_Problem to solve_
Reproduce every line of the listing below without any changes, and leave the pictures out of your copy.
═════ Excerpted data
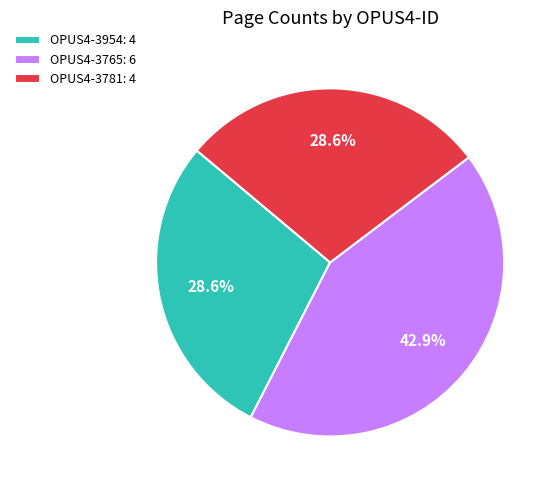

To the nearest percent, what is the average slice percentage?

33%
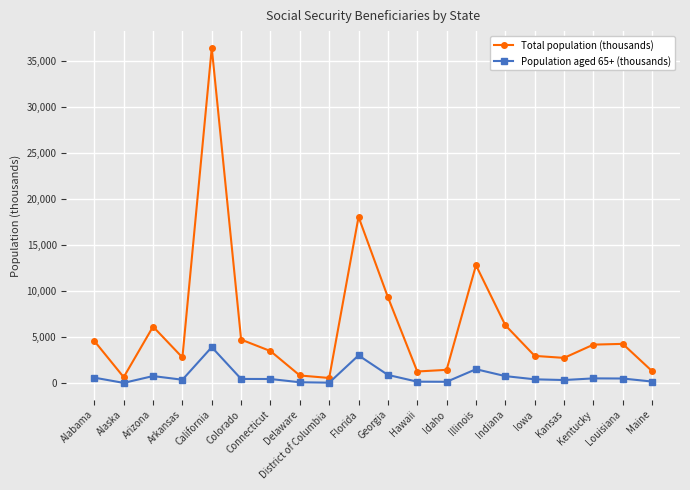

True or false: Total population (thousands) and Population aged 65+ (thousands) intersect in this chart.

False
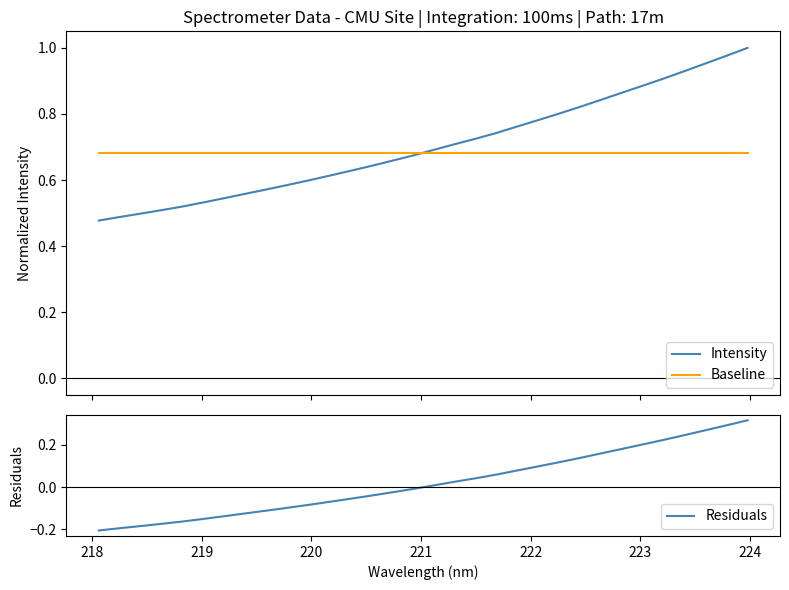

How many lines are shown in the chart?

3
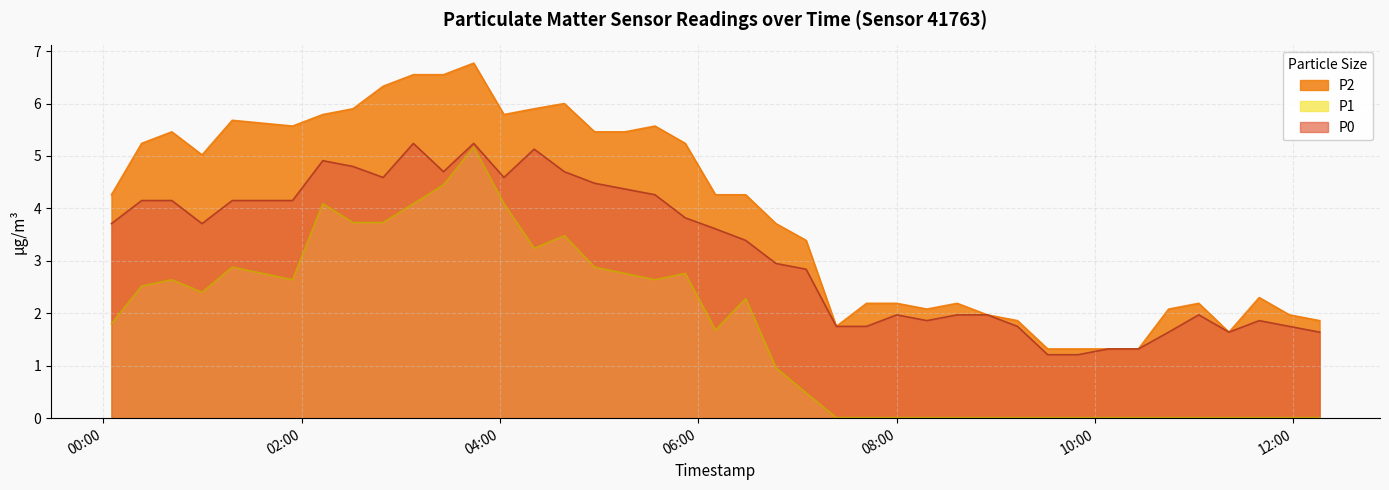

Which series has the widest spread of values?

P2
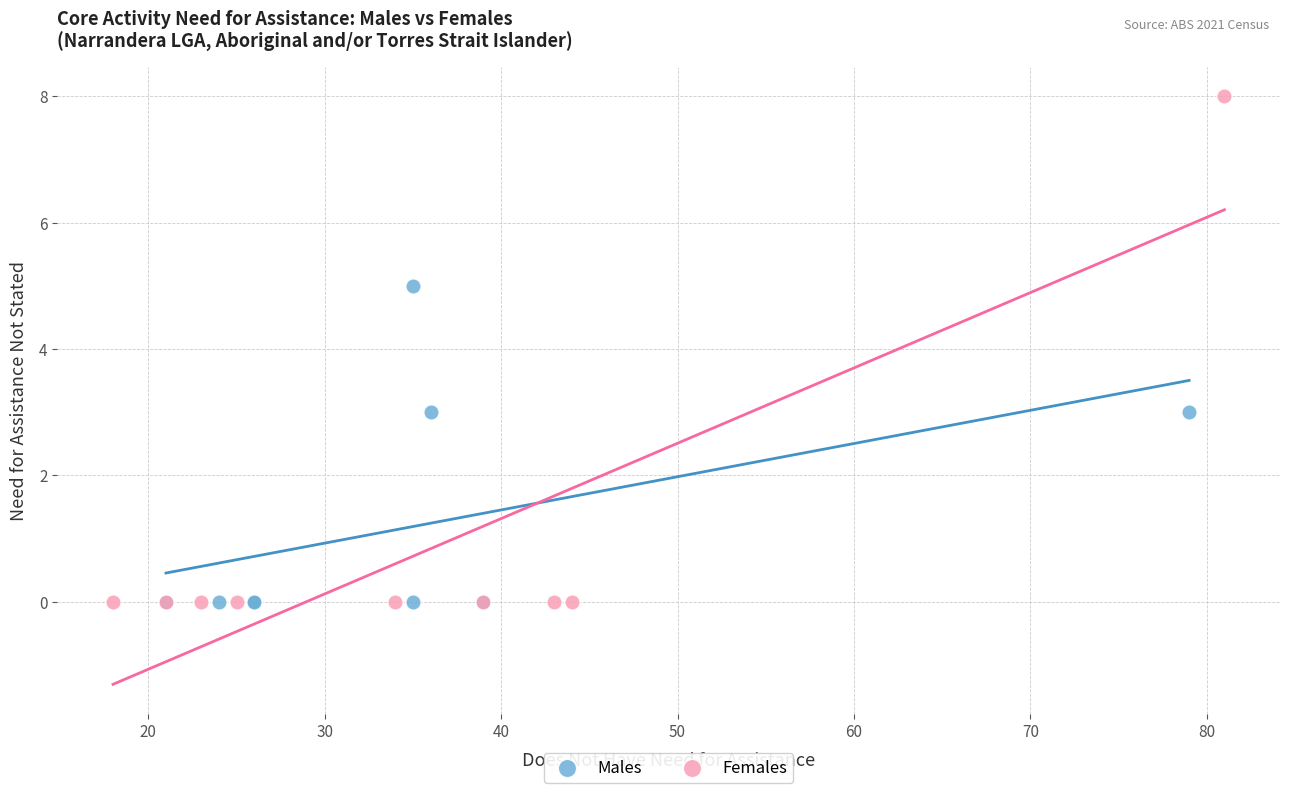

What are all the series names shown in the legend?

Males, Females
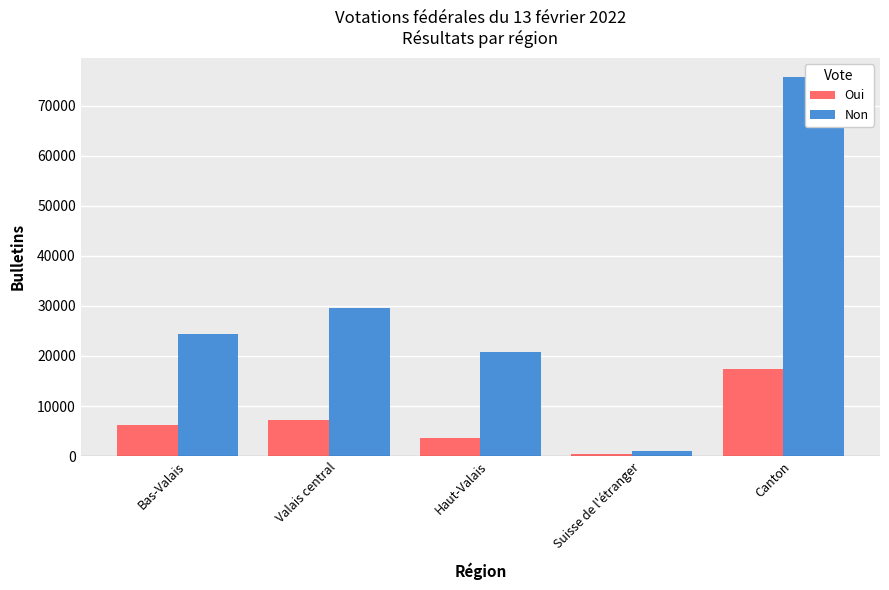

What is the total value across all series at Valais central?

36880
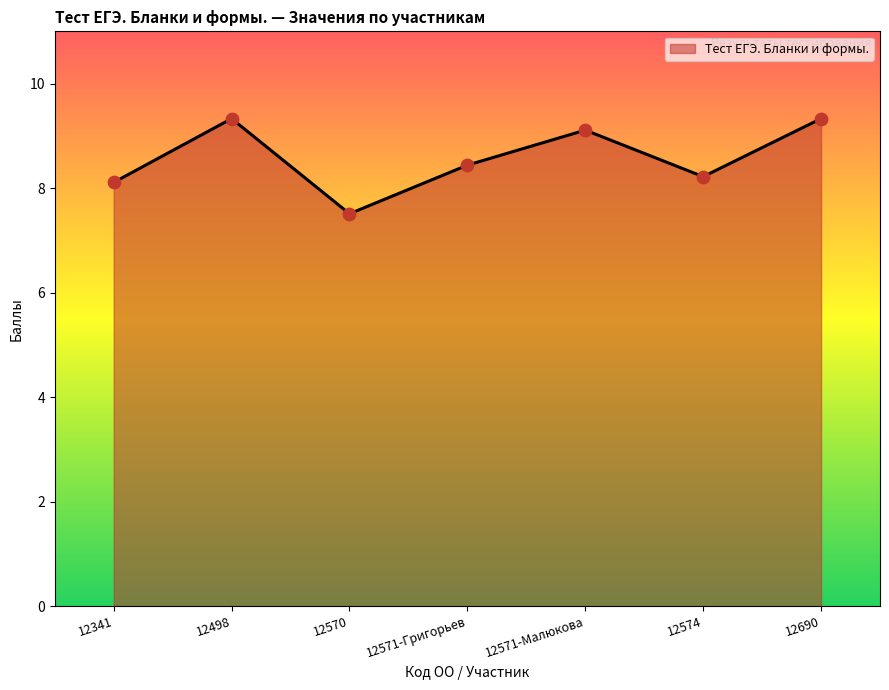

Approximately how many times larger is the value at 12341 compared to 12498?

0.9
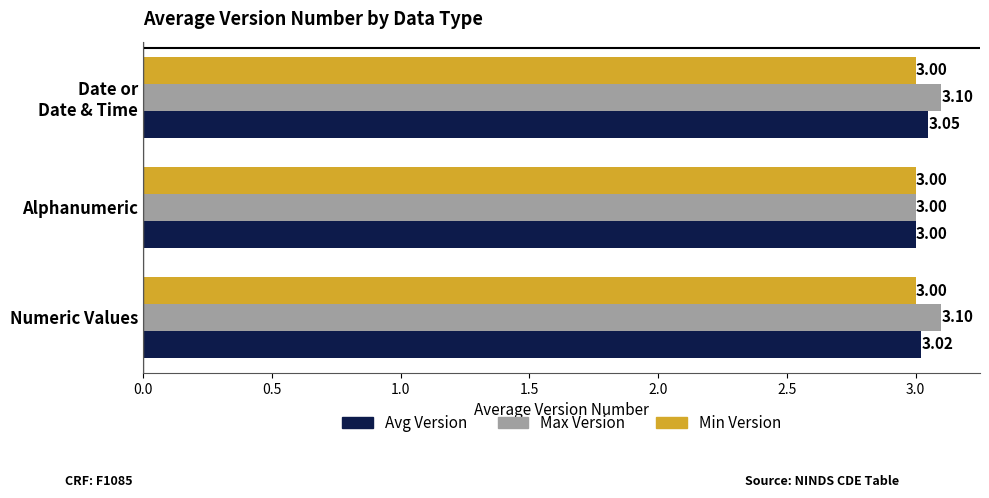

At which category is the sum across all series the highest?

Date or
Date & Time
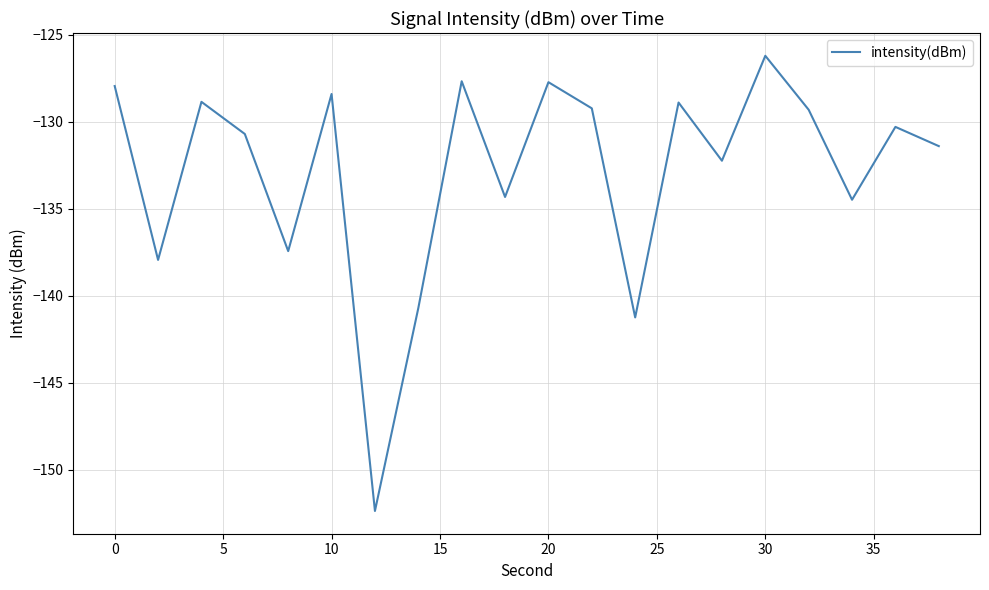

What is the difference between the maximum and minimum values?

26.2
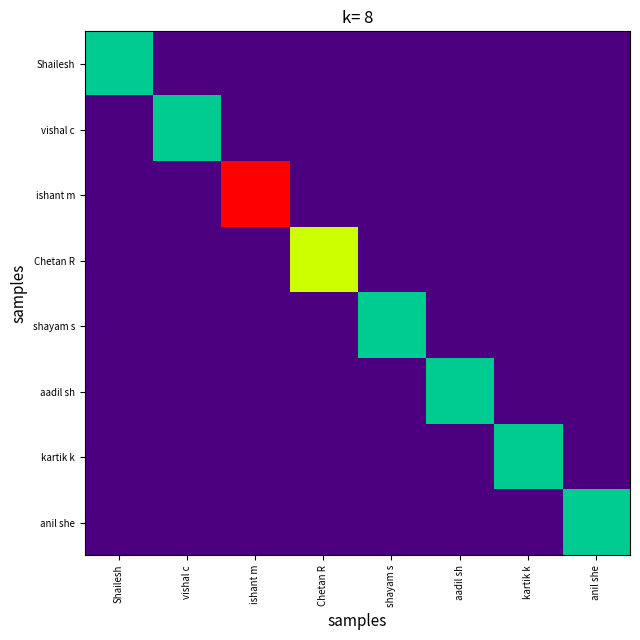

Reading right to left, extract all data points from this chart.

Shailesh: anil she=0	kartik k=0	aadil sh=0	shayam s=0	Chetan R=0	ishant m=0	vishal c=0	Shailesh=400
vishal c: anil she=0	kartik k=0	aadil sh=0	shayam s=0	Chetan R=0	ishant m=0	vishal c=400	Shailesh=0
ishant m: anil she=0	kartik k=0	aadil sh=0	shayam s=0	Chetan R=0	ishant m=900	vishal c=0	Shailesh=0
Chetan R: anil she=0	kartik k=0	aadil sh=0	shayam s=0	Chetan R=600	ishant m=0	vishal c=0	Shailesh=0
shayam s: anil she=0	kartik k=0	aadil sh=0	shayam s=400	Chetan R=0	ishant m=0	vishal c=0	Shailesh=0
aadil sh: anil she=0	kartik k=0	aadil sh=400	shayam s=0	Chetan R=0	ishant m=0	vishal c=0	Shailesh=0
kartik k: anil she=0	kartik k=400	aadil sh=0	shayam s=0	Chetan R=0	ishant m=0	vishal c=0	Shailesh=0
anil she: anil she=400	kartik k=0	aadil sh=0	shayam s=0	Chetan R=0	ishant m=0	vishal c=0	Shailesh=0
══════════
_Expected output_
To the nearest percent, what is the average slice percentage?

33%

True or false: Total population (thousands) and Population aged 65+ (thousands) intersect in this chart.

False

How many lines are shown in the chart?

3

Which series has the widest spread of values?

P2

What are all the series names shown in the legend?

Males, Females

What is the total value across all series at Valais central?

36880

Approximately how many times larger is the value at 12341 compared to 12498?

0.9

At which category is the sum across all series the highest?

Date or
Date & Time

What is the difference between the maximum and minimum values?

26.2

Reading right to left, extract all data points from this chart.

Shailesh: anil she=0	kartik k=0	aadil sh=0	shayam s=0	Chetan R=0	ishant m=0	vishal c=0	Shailesh=400
vishal c: anil she=0	kartik k=0	aadil sh=0	shayam s=0	Chetan R=0	ishant m=0	vishal c=400	Shailesh=0
ishant m: anil she=0	kartik k=0	aadil sh=0	shayam s=0	Chetan R=0	ishant m=900	vishal c=0	Shailesh=0
Chetan R: anil she=0	kartik k=0	aadil sh=0	shayam s=0	Chetan R=600	ishant m=0	vishal c=0	Shailesh=0
shayam s: anil she=0	kartik k=0	aadil sh=0	shayam s=400	Chetan R=0	ishant m=0	vishal c=0	Shailesh=0
aadil sh: anil she=0	kartik k=0	aadil sh=400	shayam s=0	Chetan R=0	ishant m=0	vishal c=0	Shailesh=0
kartik k: anil she=0	kartik k=400	aadil sh=0	shayam s=0	Chetan R=0	ishant m=0	vishal c=0	Shailesh=0
anil she: anil she=400	kartik k=0	aadil sh=0	shayam s=0	Chetan R=0	ishant m=0	vishal c=0	Shailesh=0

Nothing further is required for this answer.